DO you remember Home and Away in the 1980s?
Not the Aussie soap which first unleashed Heath Ledger, Chris Hemsworth and Dannii Minogue on the world, but the infinitely more entertaining Granada documentary which followed the fortunes of a group of Everton and Liverpool supporters at the 1984 Milk Cup final in London.
Fox Films are planning a follow up and want to track down some of the fans who featured in the original.
They are seeking out Ronnie Morris (Lorry Driver), Steve and Tony Waldron, Colin Chorley (JCB Driver), Richie Woods (Bus Driver), Graham Egerton (Electrician), Alan Walker (Mechanic) and “Nosher”.
Home and Away offered wonderful insight into the Everton and Liverpool teams of that time, and poignant social documentary of the fans who followed them.
Alan Wells of Fox Films writes: “The 1984 League Cup Final was the first Merseyside Wembley Final.

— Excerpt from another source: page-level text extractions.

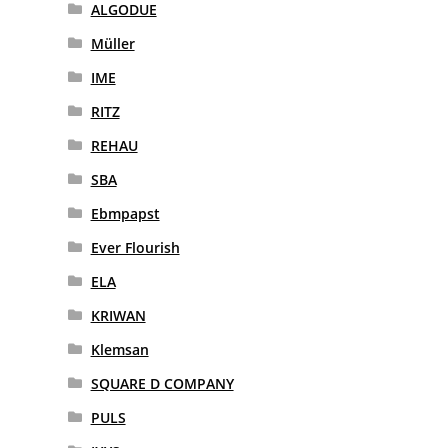
ALGODUE
Müller
IME
RITZ
REHAU
SBA
Ebmpapst
Ever Flourish
ELA
KRIWAN
Klemsan
SQUARE D COMPANY
PULS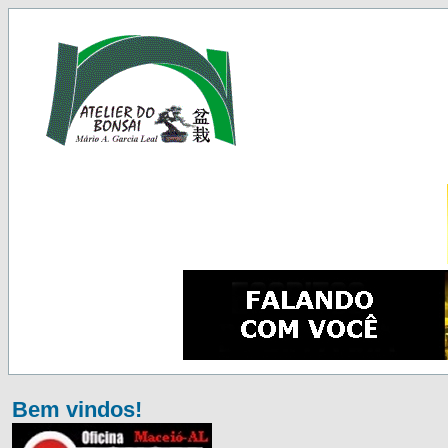
Bem vindos!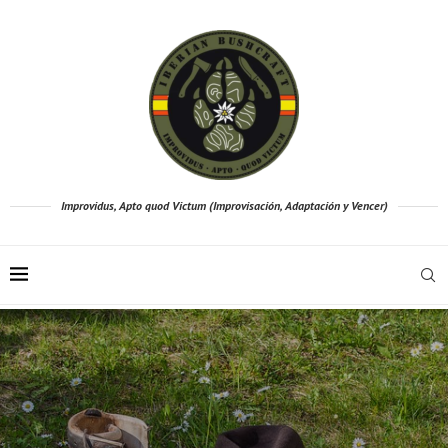
Improvidus, Apto quod Victum (Improvisación, Adaptación y Vencer)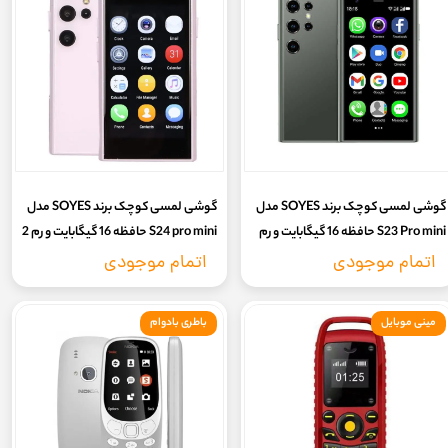
گوشی لمسی کوچک برند SOYES مدل
گوشی لمسی کوچک برند SOYES مدل
S23 Pro mini حافظه 16 گیگابایت و رم
S24 pro mini حافظه 16 گیگابایت و رم 2
2 گیگابایت (گارانتی 7 روزه سلامت کالا)
گیگابایت (گارانتی سلامت 7روزه کالا)
اتمام موجودی
اتمام موجودی
مینی موبایل
باطری بادوام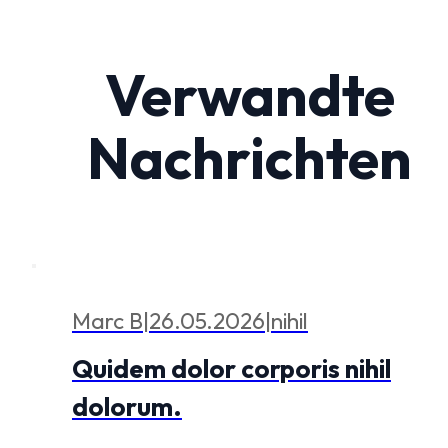
Verwandte
Nachrichten
Marc B
|
26.05.2026
|
nihil
Quidem dolor corporis nihil
dolorum.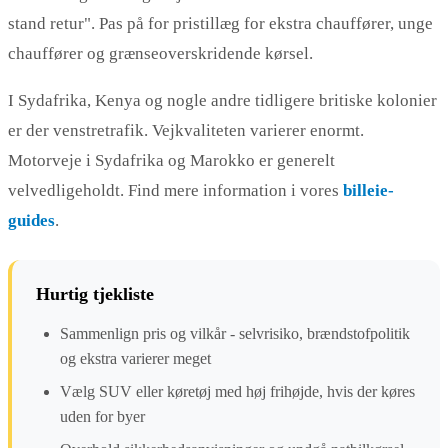
stand retur". Pas på for pristillæg for ekstra chauffører, unge
chauffører og grænseoverskridende kørsel.
I Sydafrika, Kenya og nogle andre tidligere britiske kolonier
er der venstretrafik. Vejkvaliteten varierer enormt.
Motorveje i Sydafrika og Marokko er generelt
velvedligeholdt. Find mere information i vores
billeie-
guides
.
Hurtig tjekliste
Sammenlign pris og vilkår - selvrisiko, brændstofpolitik
og ekstra varierer meget
Vælg SUV eller køretøj med høj frihøjde, hvis der køres
uden for byer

“Incredibly, a third of the entire male population of the city left Liverpool that weekend and made it’s way down to London.
“It was more than just a game. It’s rare that a football match transcends its sporting constraints to become a symbol of wider social truths but in 1984 that’s exactly what happened.
“At the time, Liverpool felt like a city besieged.
“Industry had been decimated, jobs were scarce and the battle lines between the local government and Margaret Thatcher’s Conservatives had been drawn.
“The outlook was bleak but football gave people, and especially young men, a sense of hope and civic pride.
“The Final was a chance to show the rest of the country that Liverpool wasn’t a ‘basket case’ and became a very public act of defiance.
“Here was a chance to show Thatcher, and the rest of the nation, that she hadn’t crushed their soul, that their spirit was unbroken. And they were going to do it on her doorstep.
“The players joined in too.
“At the end of the match the match they decided to do a joint lap of honour and posed for a joint team photograph.
“Can you imagine any other clubs doing this? And the fans didn’t sing songs about Liverpool or Everton but joined together as 100,000 people burst into a mass chant of “Merseyside, Merseyside.
“Now, as part of a new documentary looking back at that important match and the issues that surrounded it, we’d like to track down those in the film to find out what they remember about that game and see how their lives have changed in the past 30 years.”